Rare diseases and cancer are constantly featured in the biopharma M&A landscape. Now, one biotech company with a presence in both areas has reportedly caught Big Pharma’s interest.
Some large pharma companies are evaluating whether to buy BridgeBio Pharma, Bloomberg reports, citing people familiar with the matter.
No decision has been made, and BridgeBio may decide to wait until data readouts from upcoming clinical trials to reap the most value from a deal, the people told Bloomberg.
Still, the prime time for BridgeBio to sell itself passed a while ago. The young biotech took a serious hit in late 2021 from its transthyretin amyloidosis (ATTR) candidate acoramidis, a potential competitor to Pfizer’s blockbuster Vyndaqel/Vyndamax franchise and Alnylam’s Onpattro/Amvuttra duo.
BridgeBio’s stock price plunged after acoramidis’ phase 3 trial in ATTR-cardiomyopathy failed on its primary endpoint thanks to a surprise placebo outperformance. And even with a boost from Bloomberg’s report on Friday, BridgeBio’s stock was nowhere near its high in 2021 before the flop.
Based in Palo Alto, California, BridgeBio develops drugs for genetic diseases and cancers. These include Nulibry, which won an FDA approval in 2021 as the first therapy for an ultra-rare condition called molybdenum cofactor deficiency type A. The company also developed Truseltiq for FGFR-driven cancer, but its partners have since pulled out.
Those two indications represent small assets within BridgeBio’s overall pipeline. BridgeBio hasn’t given up on acoramidis in ATTR-CM, a market that by the company’s estimate could reach $10 billion to $15 billion annually. The company is now awaiting patient outcomes data—including death and cardiovascular-related hospitalizations—from the same phase 3 study in July to potentially support a regulatory filing. If the results turn out positive, the company’s stock price could rally, increasing its value in a potential M&A.
As for Truseltiq (infigratinib), BridgeBio is repurposing a low-dose version for achondroplasia, or dwarfism. Earlier this month, BridgeBio reported positive phase 2 results in annualized height velocity, which SVB Securities analysts said set a “new high water mark” in achondroplasia. The drug’s efficacy appeared better than BioMarin’s newly approved Voxzogo in cross-trial comparisons.
With the phase 2 win, BridgeBio is gearing up for phase 3 testing, targeting a mid-2025 readout, CEO Neil Kumar, Ph.D., said during an SVB investor event, according to a Monday note.

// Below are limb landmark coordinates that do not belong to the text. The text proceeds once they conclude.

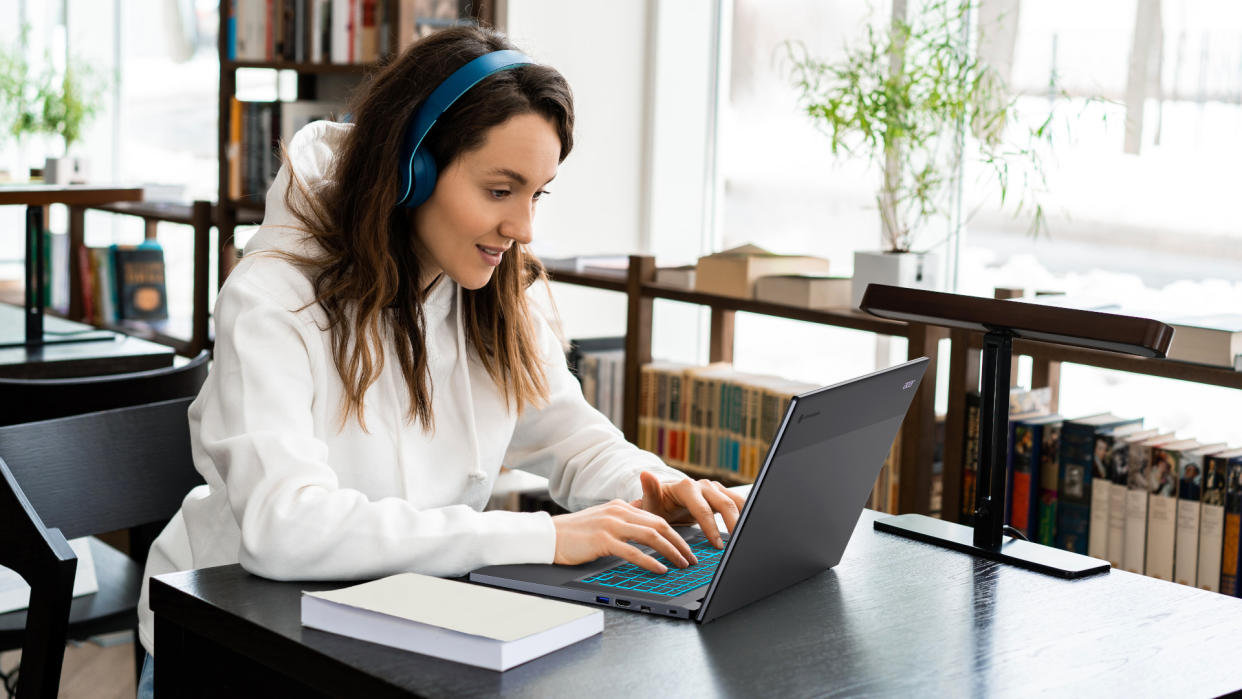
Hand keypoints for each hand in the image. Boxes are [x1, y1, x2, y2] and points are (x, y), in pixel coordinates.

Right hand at [552, 499, 698, 573]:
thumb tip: (643, 534)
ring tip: (682, 564)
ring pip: (651, 535)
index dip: (675, 533)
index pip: (656, 518)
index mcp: (620, 507)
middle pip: (659, 524)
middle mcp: (618, 512)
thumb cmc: (574, 534)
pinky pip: (633, 551)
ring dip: (671, 551)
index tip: (686, 547)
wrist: (548, 536)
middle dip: (679, 542)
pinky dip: (650, 560)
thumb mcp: (602, 521)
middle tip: (691, 558)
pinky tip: (660, 569)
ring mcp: (611, 524)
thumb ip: (622, 524)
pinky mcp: (602, 539)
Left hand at [630, 472, 746, 548]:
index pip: (703, 509)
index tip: (717, 546)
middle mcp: (703, 485)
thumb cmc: (657, 506)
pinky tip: (749, 529)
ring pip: (735, 502)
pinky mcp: (721, 496)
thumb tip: (645, 474)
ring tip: (747, 537)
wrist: (665, 501)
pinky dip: (745, 515)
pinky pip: (738, 504)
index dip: (711, 528)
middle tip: (737, 544)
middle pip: (725, 504)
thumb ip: (649, 491)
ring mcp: (714, 490)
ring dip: (743, 518)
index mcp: (686, 487)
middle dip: (733, 524)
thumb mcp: (650, 503)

In addition, BridgeBio in late 2022 pushed encaleret into phase 3 testing for a rare genetic condition called autosomal dominant hypocalcemia type 1. Topline data from the pivotal study could also read out by year-end. The company is also working on some AAV-based gene therapies.
On the oncology side, BridgeBio’s early-stage SHP2 inhibitor, BBP-398, attracted Bristol Myers Squibb to a licensing deal worth up to $905 million. Three KRAS cancer candidates are in preclinical development.
With new programs nearing commercialization, BridgeBio appears open to dealmaking but is not necessarily set on a full-on buyout. During his discussion with SVB, Kumar said BridgeBio may seek commercial partnerships or a royalty deal to monetize acoramidis if the upcoming cardiovascular outcomes data are positive, according to SVB’s Monday note. The company is also considering potential royalty transactions on infigratinib in achondroplasia, encaleret or other assets, he told SVB.
BridgeBio hopes to reach $2 billion in annual sales in five years, the company said in a plan shared at the J.P. Morgan Healthcare Conference in January,
Meanwhile, both rare disease and oncology have been hot targets in biopharma M&A. Amgen recently offered around $28 billion to take over Horizon Therapeutics, which owns several rare and autoimmune disease therapies. In two smaller rare disease-focused deals unveiled in January, Chiesi bought Amryt Pharma for up to $1.5 billion, and Ipsen scooped up Albireo for up to $952 million.
In oncology, Pfizer is in the middle of a $43 billion buyout of antibody-drug conjugate specialist Seagen. Last year, Bristol Myers Squibb boosted its cancer pipeline by shelling out $4.1 billion for Turning Point Therapeutics, and GSK snatched Sierra Oncology for $1.9 billion.